EPISODE: The Tenth Planet: Part Two
OVERALL EPISODE NUMBER: 132
STORY NUMBER: 029
TRANSMITTED: 15 October 1966
WRITER: Kit Pedler & Gerry Davis
DIRECTOR: Derek Martinus
SCRIPT EDITOR: Gerry Davis
PRODUCER: Innes Lloyd
FORMAT: VHS: Doctor Who - Cybermen: The Tenth Planet & Attack of The Cybermen
Disguised (badly!) in the guards exterior clothing the visitors enter the base, shooting a guard that defies them with the dish like weapon usually carried beneath their chest unit and knocking out General Cutler. They identify themselves as Cybermen from the planet Mondas. Ben tries to attack one with the fallen guard's machine gun but the Cyberman twist it out of shape and have him confined, using the base's cinema projection room as a temporary cell. Attempts to rescue the Zeus 4 fail and the capsule explodes. The Cybermen begin cataloguing the base personnel for their transportation to Mondas where they will become Cybermen. Ben uses the projector to blind one of the Cybermen, steals it's gun and kills it. He sneaks into the control room and passes the gun to a recovering Cutler who uses it to slay the remaining two Cybermen. Regaining contact with International Space Command in Geneva they discover a second rocket had been launched to help recover Zeus 4. The pilot is Cutler's son and they must now guide this rocket back to Earth. Cutler attempts to secure the base against further incursion. The base's radar systems pick up a large number of ships: a fleet of Cybermen spacecraft is on it's way to invade Earth.

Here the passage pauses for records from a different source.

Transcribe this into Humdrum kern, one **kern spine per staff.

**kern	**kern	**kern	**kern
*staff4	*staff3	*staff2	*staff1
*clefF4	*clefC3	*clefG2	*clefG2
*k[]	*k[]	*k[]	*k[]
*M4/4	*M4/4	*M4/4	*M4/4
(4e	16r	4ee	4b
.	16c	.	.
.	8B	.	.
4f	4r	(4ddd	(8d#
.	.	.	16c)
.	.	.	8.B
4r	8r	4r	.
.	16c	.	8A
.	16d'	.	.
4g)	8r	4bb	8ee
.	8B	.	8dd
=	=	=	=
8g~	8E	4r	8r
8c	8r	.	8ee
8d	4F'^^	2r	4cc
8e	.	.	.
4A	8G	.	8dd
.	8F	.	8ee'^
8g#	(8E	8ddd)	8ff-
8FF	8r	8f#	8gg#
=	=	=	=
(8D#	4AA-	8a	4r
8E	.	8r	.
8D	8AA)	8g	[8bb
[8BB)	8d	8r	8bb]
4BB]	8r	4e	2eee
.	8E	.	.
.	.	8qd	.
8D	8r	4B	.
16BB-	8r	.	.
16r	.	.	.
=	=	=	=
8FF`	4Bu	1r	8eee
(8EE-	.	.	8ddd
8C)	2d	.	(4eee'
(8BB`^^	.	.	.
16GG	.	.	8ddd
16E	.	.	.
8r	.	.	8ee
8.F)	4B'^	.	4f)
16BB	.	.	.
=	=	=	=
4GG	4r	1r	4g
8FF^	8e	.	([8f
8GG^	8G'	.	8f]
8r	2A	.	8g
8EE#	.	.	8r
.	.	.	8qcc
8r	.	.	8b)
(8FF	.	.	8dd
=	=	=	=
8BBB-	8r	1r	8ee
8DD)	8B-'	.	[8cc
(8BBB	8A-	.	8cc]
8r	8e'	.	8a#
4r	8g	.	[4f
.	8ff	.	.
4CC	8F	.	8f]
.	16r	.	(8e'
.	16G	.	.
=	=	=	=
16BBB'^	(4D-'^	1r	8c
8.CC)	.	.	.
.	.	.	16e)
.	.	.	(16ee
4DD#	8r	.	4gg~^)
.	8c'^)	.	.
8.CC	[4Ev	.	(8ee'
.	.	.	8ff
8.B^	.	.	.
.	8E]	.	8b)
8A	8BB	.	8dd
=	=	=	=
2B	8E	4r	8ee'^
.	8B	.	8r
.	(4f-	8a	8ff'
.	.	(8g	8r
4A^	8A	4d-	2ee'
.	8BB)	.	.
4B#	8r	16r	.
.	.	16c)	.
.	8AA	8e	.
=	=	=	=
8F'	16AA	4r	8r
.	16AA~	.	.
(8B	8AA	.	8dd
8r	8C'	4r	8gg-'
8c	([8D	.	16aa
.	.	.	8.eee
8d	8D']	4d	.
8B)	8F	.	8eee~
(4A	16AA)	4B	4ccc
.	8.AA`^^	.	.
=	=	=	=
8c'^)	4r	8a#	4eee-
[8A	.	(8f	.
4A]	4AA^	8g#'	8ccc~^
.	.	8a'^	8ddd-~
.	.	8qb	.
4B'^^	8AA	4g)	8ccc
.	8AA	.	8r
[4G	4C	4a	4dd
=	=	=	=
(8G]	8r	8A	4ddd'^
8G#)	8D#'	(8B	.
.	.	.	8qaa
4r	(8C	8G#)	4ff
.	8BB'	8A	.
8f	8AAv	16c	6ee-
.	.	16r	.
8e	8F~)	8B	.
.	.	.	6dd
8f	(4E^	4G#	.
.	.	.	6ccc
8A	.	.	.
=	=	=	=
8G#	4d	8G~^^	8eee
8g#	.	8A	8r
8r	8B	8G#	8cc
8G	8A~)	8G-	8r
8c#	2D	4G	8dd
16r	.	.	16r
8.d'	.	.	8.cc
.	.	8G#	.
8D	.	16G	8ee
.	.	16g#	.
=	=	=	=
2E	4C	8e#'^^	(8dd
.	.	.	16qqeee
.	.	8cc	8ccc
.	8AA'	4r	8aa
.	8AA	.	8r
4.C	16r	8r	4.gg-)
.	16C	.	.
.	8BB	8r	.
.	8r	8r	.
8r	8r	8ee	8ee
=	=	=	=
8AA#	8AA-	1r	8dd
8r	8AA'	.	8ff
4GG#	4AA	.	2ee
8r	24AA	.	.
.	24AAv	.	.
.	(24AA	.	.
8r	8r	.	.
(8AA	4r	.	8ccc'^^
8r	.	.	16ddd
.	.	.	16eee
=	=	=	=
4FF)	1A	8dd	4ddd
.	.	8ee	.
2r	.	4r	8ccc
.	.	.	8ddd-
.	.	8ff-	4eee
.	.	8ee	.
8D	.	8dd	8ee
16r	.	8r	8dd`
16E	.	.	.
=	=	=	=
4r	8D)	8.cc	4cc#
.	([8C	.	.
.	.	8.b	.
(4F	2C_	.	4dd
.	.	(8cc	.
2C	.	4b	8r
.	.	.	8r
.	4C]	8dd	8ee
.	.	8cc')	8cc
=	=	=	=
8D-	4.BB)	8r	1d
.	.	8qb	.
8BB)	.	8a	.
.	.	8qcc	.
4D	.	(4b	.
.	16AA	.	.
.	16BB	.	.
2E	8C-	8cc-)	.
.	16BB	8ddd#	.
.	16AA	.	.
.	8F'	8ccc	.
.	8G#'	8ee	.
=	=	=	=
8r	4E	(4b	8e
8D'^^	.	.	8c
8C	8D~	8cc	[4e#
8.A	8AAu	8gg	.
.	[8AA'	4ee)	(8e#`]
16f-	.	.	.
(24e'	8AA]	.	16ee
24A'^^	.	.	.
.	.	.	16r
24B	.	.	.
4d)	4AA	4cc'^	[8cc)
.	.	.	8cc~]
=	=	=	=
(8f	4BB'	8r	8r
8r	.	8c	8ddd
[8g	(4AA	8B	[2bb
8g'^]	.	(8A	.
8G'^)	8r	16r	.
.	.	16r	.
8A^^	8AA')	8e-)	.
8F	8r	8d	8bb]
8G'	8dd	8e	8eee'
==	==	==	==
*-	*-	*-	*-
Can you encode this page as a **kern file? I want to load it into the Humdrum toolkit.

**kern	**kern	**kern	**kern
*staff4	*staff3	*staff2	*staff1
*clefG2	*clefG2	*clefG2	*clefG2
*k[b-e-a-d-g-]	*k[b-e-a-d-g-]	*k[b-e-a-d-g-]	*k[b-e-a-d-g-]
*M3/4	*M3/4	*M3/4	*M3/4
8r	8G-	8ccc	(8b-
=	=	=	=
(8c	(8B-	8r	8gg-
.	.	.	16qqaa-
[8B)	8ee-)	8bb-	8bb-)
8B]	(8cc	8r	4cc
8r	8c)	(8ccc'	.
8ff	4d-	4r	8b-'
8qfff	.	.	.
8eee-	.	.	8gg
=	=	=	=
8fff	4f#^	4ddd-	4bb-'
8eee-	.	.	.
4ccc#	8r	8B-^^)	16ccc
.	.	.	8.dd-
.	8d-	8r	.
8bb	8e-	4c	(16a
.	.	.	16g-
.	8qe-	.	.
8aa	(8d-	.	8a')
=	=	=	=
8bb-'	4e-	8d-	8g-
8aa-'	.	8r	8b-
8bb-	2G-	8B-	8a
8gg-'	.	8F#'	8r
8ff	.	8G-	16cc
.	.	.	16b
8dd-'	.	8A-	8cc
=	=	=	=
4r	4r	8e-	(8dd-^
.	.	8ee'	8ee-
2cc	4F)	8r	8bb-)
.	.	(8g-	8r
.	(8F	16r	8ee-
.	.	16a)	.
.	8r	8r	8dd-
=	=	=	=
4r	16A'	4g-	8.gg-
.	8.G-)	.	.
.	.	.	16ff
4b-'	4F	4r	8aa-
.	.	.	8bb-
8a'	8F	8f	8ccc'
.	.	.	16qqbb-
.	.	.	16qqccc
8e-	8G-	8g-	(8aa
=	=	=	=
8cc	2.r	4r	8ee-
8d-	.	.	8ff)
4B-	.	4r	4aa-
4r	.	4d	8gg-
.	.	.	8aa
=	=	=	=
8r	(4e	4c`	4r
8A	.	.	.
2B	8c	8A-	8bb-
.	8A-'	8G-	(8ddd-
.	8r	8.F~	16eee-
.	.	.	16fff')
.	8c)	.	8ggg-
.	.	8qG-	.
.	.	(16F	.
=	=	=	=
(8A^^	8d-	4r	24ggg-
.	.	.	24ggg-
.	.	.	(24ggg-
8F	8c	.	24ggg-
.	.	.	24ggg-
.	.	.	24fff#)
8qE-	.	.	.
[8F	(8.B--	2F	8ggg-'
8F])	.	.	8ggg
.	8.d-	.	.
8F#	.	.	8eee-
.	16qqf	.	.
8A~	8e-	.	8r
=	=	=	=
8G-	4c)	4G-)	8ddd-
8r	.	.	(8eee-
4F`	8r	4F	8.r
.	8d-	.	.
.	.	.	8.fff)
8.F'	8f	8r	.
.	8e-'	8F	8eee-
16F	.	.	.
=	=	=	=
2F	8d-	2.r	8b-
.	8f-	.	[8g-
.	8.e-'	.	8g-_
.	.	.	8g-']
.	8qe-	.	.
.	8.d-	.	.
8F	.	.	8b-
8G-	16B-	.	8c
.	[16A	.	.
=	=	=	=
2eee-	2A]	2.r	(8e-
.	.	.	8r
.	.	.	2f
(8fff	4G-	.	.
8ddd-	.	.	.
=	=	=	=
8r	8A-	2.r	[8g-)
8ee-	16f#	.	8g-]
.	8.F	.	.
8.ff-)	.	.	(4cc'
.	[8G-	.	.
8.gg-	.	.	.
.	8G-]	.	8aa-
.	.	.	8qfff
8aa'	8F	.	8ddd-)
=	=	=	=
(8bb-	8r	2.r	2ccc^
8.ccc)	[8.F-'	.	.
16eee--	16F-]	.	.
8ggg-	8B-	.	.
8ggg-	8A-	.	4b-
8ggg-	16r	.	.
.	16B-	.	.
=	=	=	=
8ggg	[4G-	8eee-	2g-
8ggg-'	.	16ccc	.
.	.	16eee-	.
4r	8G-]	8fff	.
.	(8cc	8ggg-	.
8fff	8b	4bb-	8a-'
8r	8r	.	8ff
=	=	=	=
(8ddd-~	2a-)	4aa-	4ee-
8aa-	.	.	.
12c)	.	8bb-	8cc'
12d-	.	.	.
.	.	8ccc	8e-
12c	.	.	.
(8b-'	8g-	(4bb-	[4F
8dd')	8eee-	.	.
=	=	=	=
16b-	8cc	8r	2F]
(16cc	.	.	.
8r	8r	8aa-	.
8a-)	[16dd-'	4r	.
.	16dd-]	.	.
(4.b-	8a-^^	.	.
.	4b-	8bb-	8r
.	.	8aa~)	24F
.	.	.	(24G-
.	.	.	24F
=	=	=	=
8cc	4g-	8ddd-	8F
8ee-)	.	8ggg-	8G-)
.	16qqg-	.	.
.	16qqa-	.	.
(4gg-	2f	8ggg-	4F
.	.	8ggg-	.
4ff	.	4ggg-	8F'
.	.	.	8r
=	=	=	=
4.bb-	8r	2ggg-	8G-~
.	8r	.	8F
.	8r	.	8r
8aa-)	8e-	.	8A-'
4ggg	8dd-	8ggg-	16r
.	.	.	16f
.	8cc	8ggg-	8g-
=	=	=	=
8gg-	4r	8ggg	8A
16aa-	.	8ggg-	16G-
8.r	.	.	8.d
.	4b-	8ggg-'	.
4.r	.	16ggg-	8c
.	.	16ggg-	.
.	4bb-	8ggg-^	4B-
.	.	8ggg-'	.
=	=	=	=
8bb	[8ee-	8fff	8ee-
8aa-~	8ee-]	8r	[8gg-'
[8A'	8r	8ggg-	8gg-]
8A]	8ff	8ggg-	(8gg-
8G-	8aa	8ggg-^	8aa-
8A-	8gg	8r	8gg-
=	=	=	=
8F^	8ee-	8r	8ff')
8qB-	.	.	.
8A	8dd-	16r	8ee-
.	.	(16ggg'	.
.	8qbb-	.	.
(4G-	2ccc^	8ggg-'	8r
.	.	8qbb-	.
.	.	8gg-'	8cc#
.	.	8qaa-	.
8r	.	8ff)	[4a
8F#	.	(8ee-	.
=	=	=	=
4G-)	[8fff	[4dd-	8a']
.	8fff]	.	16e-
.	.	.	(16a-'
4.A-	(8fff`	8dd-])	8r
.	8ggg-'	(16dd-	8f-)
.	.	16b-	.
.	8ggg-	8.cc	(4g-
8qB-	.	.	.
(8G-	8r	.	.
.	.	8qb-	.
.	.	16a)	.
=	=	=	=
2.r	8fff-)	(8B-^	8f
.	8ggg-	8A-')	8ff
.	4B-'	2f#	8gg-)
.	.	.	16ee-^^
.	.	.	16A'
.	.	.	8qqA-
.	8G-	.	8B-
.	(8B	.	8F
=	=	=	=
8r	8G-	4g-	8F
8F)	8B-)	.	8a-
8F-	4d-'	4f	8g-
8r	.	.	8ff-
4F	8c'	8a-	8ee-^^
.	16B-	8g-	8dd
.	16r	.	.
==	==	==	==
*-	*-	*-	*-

For me this episode is all about the Cybermen. I think they're fabulous here. We get the impression that under those costumes there might be something human left, indeed at one point the Cyberleader Krail (although he's not called Cyberleader in the script) does refer to their brains as having emotions removed. They tower over every other member of the cast, there's a lovely bit as Krail walks past the significantly shorter Doctor & Polly. Right from the start you know they mean business, from the shot of the bodies lying half buried in the snow through to instantly killing the guard, viscously overpowering Cutler and bending the gun like it was rubber. And the voices.... lots of people, my wife included, hate the original Cybermen voices but to me they sound like the Cybermen have recordings of words being spoken and their speech takes each of the individual words and sticks them together forming a disjointed pattern of speech. The Cybermen here are voiced by Roy Skelton, and I think he does a great job. For something similar listen to the attempts to plug the sound fault on Abominable Snowmen part 2. I think the costumes look great but even during this second week they're not holding up well with Krail's ear handles being held onto his head by clearly visible cellotape and one of the other Cyberman's tubes are flopping around disconnected. It's little wonder a make over was ordered ahead of their next appearance.
Kit Pedler's day job was working at the Department of Ophthalmology (anatomy, physiology and diseases of the eye) at the University of London. One of the things he had become interested in was the replacement of human limbs and organs with artificial ones: Cybernetics. Looking to replace the Star Monks in his new Doctor Who story he drew on this to create a race that had taken the idea of Cybernetics as far as it could go and replaced the whole body with mechanical parts. Thus the idea of the Cybermen was born. The Cybermen were just what Doctor who was looking for: a successful monster to go alongside the Daleks. The indications are that the BBC new they had a hit on their hands very quickly: Tenth Planet aired 8th-29th October 1966 and on the 18th November a sequel was requested. It's a good job the Cybermen were a success. Terry Nation was attempting to launch the Daleks in their own TV series. The BBC had been offered the series, on 1st November 1966, but rejected it on the 22nd November which then led to Nation trying to sell the series in the USA and the subsequent withdrawal of the Daleks from Doctor Who.